# How is this enclosure for ghosts?



## PlayingMantis (Nov 18, 2013)

I created two enclosures for my two ghosts. I've been checking other threads for inspiration. What do you suppose? I put a bottle cap with some wet paper towels for moisture. The top is covered with tulle, and I glued only half of it to the rim of the cup. The other half can open like a flap so I can add food and reach in to clean. One issue is that the fruit flies can crawl thru the holes in the tulle. I don't know....probably need an extra layer or a better "screen."
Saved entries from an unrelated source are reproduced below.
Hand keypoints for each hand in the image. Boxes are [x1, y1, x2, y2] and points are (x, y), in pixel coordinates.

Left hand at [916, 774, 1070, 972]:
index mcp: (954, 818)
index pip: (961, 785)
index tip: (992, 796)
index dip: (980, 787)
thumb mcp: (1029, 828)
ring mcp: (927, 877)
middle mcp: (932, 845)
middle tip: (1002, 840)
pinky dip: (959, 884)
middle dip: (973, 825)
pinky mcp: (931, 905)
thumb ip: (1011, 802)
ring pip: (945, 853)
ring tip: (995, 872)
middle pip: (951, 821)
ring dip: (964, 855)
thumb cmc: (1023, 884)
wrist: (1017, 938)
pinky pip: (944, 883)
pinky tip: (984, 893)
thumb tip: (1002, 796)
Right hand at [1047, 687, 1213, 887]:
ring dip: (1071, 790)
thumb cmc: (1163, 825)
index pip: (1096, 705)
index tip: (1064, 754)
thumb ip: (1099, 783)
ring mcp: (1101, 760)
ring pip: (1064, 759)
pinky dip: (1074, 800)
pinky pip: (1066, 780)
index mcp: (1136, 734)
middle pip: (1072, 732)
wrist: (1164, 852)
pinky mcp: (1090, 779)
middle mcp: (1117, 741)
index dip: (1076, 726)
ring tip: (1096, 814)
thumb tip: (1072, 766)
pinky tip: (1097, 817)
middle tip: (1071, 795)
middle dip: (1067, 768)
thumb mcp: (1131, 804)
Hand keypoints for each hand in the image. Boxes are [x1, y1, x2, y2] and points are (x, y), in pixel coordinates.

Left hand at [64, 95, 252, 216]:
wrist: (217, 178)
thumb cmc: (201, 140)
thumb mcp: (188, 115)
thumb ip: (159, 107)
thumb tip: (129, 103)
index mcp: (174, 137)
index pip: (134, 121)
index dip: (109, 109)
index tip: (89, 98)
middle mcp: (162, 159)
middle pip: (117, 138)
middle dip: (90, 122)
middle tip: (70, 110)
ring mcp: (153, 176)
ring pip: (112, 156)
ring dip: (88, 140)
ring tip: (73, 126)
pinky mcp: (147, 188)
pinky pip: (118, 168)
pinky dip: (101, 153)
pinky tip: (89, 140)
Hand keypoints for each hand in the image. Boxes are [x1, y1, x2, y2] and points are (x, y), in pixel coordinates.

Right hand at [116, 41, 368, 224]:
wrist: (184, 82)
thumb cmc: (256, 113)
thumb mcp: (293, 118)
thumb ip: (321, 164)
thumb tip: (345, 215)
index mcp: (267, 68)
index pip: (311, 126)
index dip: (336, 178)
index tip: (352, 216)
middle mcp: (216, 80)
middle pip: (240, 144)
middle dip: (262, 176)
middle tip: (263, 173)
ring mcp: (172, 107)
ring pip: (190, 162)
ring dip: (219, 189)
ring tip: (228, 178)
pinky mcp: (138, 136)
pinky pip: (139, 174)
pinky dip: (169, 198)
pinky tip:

Any suggestions are welcome!

http://www.flickr.com/x/t/0092009/photos/[email protected]/10918719775/

http://www.flickr.com/x/t/0097009/photos/[email protected]/10930598113/


----------



## HungryGhost (Nov 18, 2013)

That set up looks like the mantids could could escape along with the fruit flies. The top needs to be secure, maybe a rubber band around the top?


----------



## Rick (Nov 18, 2013)

In addition to the first comment I would say get rid of the stick running from top to bottom. It is just inviting disaster if the mantis molts to close to the ground. Leave the other stick running horizontal though. That cage will probably only be good for one molt or maybe two. Get rid of the bottle cap with the stuff in it. It isn't needed. Mist it lightly daily and get the paper towel slightly damp.


----------



## AxolotlsAreCoolToo (Nov 18, 2013)

also a low heat glue gun and 4.5 inch vented insect lids really help to make quick cheap and safe mantis homes


----------



## PlayingMantis (Nov 23, 2013)

Thanks all for the tips. I haven't had a chance to get any "fancier" lids so I am still using the tulle and rubber bands. I removed the diagonal sticks and the bottle caps . At first I was afraid my ghosts wouldn't be able to climb up the sides of the cup, but apparently they are able to with no issue, and they enjoy hanging upside down. I guess this will do for now. I will keep on looking for better enclosures for the future, when they get bigger.


----------